**Your task**
Every line in the listing below from the one with "leave Jerusalem bu" through the one with "Karmelo Anthony Murder" is to be reproduced exactly, both ends included; leave out the rest.

**The input**

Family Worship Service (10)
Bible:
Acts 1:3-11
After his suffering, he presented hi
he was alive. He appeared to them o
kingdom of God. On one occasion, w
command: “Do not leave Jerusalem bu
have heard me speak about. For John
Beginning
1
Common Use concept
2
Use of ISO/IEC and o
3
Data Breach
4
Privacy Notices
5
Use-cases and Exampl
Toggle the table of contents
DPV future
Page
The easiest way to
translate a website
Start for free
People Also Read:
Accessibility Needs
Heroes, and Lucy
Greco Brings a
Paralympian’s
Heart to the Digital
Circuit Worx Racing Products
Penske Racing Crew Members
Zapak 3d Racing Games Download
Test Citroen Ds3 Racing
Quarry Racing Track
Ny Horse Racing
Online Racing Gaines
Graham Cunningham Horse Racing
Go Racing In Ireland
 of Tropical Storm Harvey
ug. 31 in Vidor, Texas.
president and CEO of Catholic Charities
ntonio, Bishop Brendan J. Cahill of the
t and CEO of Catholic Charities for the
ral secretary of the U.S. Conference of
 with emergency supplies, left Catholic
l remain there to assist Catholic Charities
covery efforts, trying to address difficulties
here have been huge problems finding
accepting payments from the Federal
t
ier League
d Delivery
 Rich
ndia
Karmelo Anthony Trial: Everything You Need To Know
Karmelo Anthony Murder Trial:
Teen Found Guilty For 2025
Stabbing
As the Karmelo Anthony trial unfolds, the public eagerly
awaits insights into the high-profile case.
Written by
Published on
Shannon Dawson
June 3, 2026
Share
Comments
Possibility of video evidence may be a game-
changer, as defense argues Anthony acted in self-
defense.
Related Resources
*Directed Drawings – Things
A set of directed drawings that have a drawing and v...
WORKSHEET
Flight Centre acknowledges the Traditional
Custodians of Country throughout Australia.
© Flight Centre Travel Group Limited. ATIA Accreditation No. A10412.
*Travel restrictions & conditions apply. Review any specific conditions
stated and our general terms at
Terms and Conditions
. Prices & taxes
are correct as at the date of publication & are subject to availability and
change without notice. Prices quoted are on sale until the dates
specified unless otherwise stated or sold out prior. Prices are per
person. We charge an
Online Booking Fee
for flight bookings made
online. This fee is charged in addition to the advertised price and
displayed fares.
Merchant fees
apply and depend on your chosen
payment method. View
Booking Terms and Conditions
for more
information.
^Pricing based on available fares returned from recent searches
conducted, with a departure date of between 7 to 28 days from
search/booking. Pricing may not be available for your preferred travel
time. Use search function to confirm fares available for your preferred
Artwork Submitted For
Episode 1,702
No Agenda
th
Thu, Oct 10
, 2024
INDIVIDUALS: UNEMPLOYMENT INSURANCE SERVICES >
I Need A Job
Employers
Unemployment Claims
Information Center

**Solution for this exercise**
command: “Do not leave Jerusalem bu
have heard me speak about. For John
Beginning
1
Common Use concept
2
Use of ISO/IEC and o
3
Data Breach
4
Privacy Notices
5
Use-cases and Exampl
Toggle the table of contents
DPV future
Page
The easiest way to
translate a website
Start for free
People Also Read:
Accessibility Needs
Heroes, and Lucy
Greco Brings a
Paralympian’s
Heart to the Digital
Circuit Worx Racing Products
Penske Racing Crew Members
Zapak 3d Racing Games Download
Test Citroen Ds3 Racing
Quarry Racing Track
Ny Horse Racing
Online Racing Gaines
Graham Cunningham Horse Racing
Go Racing In Ireland
 of Tropical Storm Harvey
ug. 31 in Vidor, Texas.
president and CEO of Catholic Charities
ntonio, Bishop Brendan J. Cahill of the
t and CEO of Catholic Charities for the
ral secretary of the U.S. Conference of
 with emergency supplies, left Catholic
l remain there to assist Catholic Charities
covery efforts, trying to address difficulties
here have been huge problems finding
accepting payments from the Federal
t
ier League
d Delivery
 Rich
ndia
Karmelo Anthony Trial: Everything You Need To Know
Karmelo Anthony Murder Trial:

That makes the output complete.